TEXT BLOCK —
--*--

I like that automated approach as well. Automatically insisting that people change their password, I think that's great. And you want to make it easy for people to do the right thing quickly.

Andre Tucker:

Absolutely. And so that's one example of an insight followed by some type of action that we would take after that. I think if you want to screen grab this one as well, please do so, because I think this is a lot of good ideas around what you could be monitoring and measuring outside of phishing that would have a lot of impact to your organization security posture.

Jenny Kinney:

And Jake, yes, the presentation will be available following, we'll send everybody a link to it and it'll be transcribed as well. And Eric and Brooke, I know that you were looking at, wanted to know about some more behavior, so I hope this helped.

Andre Tucker:

I think Steve asked a good question in a chat, recent studies by Cyentia were talking about the 5%, how 5% of your users cause like 90% of the risk or something like that. Don't quote me on the numbers, but I do know the study you're talking about. And so he's asking, is there a trend to focus on special needs employees as opposed to the entire population? Honestly, that is the entire premise of human risk management, is really addressing the employees and the behaviors that pose the most risk to the organization and not sending out blanket training. And so what we do with our unified product is we do have insights into all of these categories, and here's an example of some of those insights, but essentially we can split our population into segments.

And this is something that you could do as well, if you try to say, stand up these correlations in a BI tool or use maybe spreadsheets as an initial start to collecting metrics, is start to look at things like your population segments, like your departments, or look at maybe all of the users in a particular region, so that then you can understand and identify different trends that allow you to really focus on the root cause. If we understand that one department seems to have all of the let's say URL clicks from quarantine released emails, let's say all of it comes from one department, what is it about that department that's different from everyone else? Are they not receiving a specific training that everyone else is?

And it lets you really focus on the root cause of the behavior as opposed to just the behavior itself and assigning training. That's one example of how you can make different targets or you could just target all users exhibiting a specific behavior. That is something that we see a lot of organizations doing once they use unifiers focusing on the 5% and also focusing on those top behaviors that introduce risk.

Jenny Kinney:

Andre, do you want to talk about the crawl, walk, run? Because if you have a less mature program, we don't expect you being able to use all of these insights at once, but you can start taking a more strategic approach with let's say a couple of them.

Andre Tucker:

Exactly. That's where really, and I'm going to actually back pedal a little bit, but that's where the targeting in your use cases really comes into play. This is what's going to allow you to crawl, walk, run. There may be a lot of technologies that you have at your disposal, but once you go through the practice of identifying what your major use cases and what your objectives and behaviors you want to change are, you can be very prescriptive about choosing which integrations you start to collect data from and which insights you start to create correlations for or get visibility over. And so you'll notice that this focal point is what we call them in unify. So these are already all pre-built with our unified platform.

But if you do this on your own, you'll notice that this use case might only require three integrations, which is a great way to have a small chunk of integrations to start with and provide a lot of visibility and impact. After that you would just simply build on top of that and add two to three maybe more additional integrations focusing on another topic until you've covered the full gambit of what risks are posed to your organization. Okay. All right. And then data sources. This is very much just a highlight of our categories. Identifying some of the technologies that you may have in your organization, that would provide a lot of rich behavioral context for that particular category.

--*--

PROVIDED DATA —
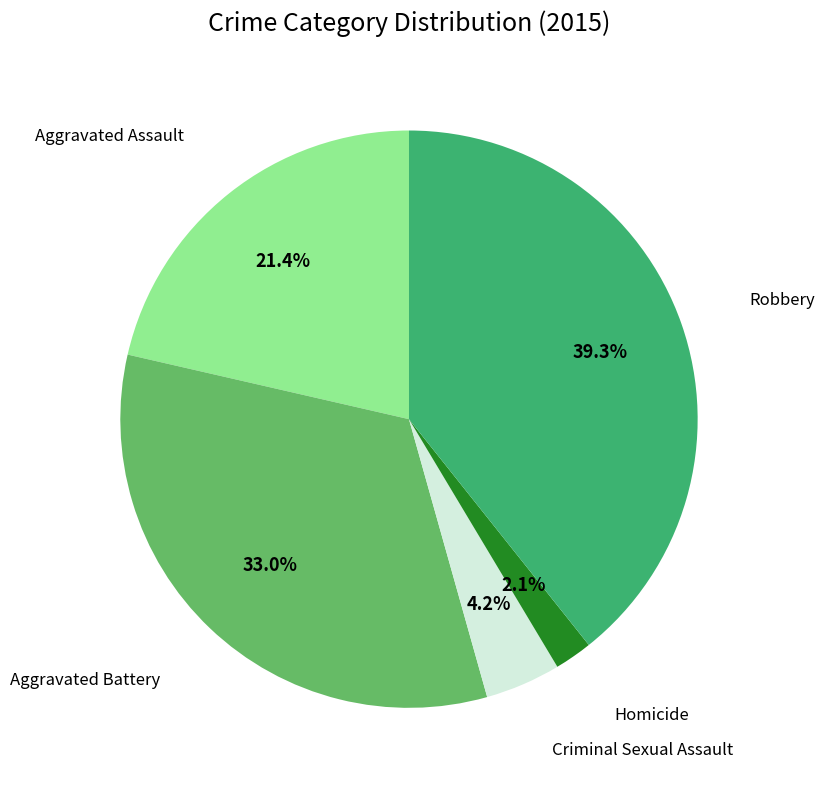

To the nearest percent, what is the average slice percentage?

20%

--*--

INSTRUCTIONS —
• 1. In the webinar transcript on human risk management, what does Andre Tucker call the entire premise of human risk management?
• 2. Write what comes next in the webinar transcript on human risk management, picking up after its final sentence.
The listing is separate material and is not part of the webinar transcript.

OUTPUTS FOR THE TASKS —
• 1. Addressing the employees and behaviors that pose the most risk to the organization rather than sending out blanket training.

• 2.
So web, we're focusing a lot on proxies, SASE and CASB solutions for data. That's obviously going to be DLP or data discovery, data classification. I would say take a screenshot of this because chances are that your organization has a lot of these different technologies. And so when you start to think through your use case and you think about that integrations portion, this would be a good reference to say, all right, if I'm going to focus on phishing, I know that encompasses email, I may need one or more of these technologies in the email category to get that visibility.

Jenny Kinney:

I'm just answering Eric in the chat right now. Okay. We want to talk about once you have this information, how you can use it and disseminate it throughout your organization. So if you look on the left, we have this user report card example. This is at the individual level, so we can see Jane here is exhibiting behaviors that put her at a high risk for the integrations that we have available. And then you can dig in and see exactly what are those behaviors. Eric, that's a popular sentiment you have there. We can have leader boards, which I think is a brilliant thing to do because the heads of these departments didn't get to be the head of a department without being competitive.

So if I were, let's say the lead of the help desk for instance, and I saw that I was falling short, my team was having the most risky behavior, which would be very dangerous for help desks to have risky behavior, I would start to be competitive and want to increase my numbers, talk to my people about their behaviors, make sure they're getting the training they need, paying attention to it and understanding the importance of their security behaviors. And on the right here, again, we have these department snapshots where you can slice and dice your information by department, you can slice and dice it by geographical location, whatever your interested in, which I think is really important.

When our clients they are sometimes going on road shows now or targeting different offices. Before you go, you can actually take a look and see, okay, in this office phishing is no problem, that's great. However, there's a lot of risky web behavior, what's that about? So that you can really take this information and give it to the people that need it. Don't waste your time on phishing if everybody's reporting and there's been very little phishing clicks or activities there. We just have a couple examples. These are what you would get in the platform, just slice and dice it. It's really beautiful too. It's just great. You click and then you can drill down and see the exact behaviors as much as you want.

You could probably go down a rabbit hole with this stuff. I would probably just analyze it all day long. But anyway, that's what we have there.

Andre Tucker:

I like to talk about the user report cards versus the departmental snapshots. I think it's two different approaches to get to the same outcome of users changing behavior. On the one hand you've got the user report cards where users can govern themselves. They can be responsible, understand what it is they're doing that poses risk to the organization, but also what things that they're doing great that, hey, maybe you need to do more of or get others to do more of. That's one perspective. Now, me personally, I got report cards in high school all throughout school, and if you gave me my report card, I just know me as an individual, I was not going to give that to my parent and I definitely was just going to act like I never saw it. It didn't happen.

Jenny Kinney:

Andre.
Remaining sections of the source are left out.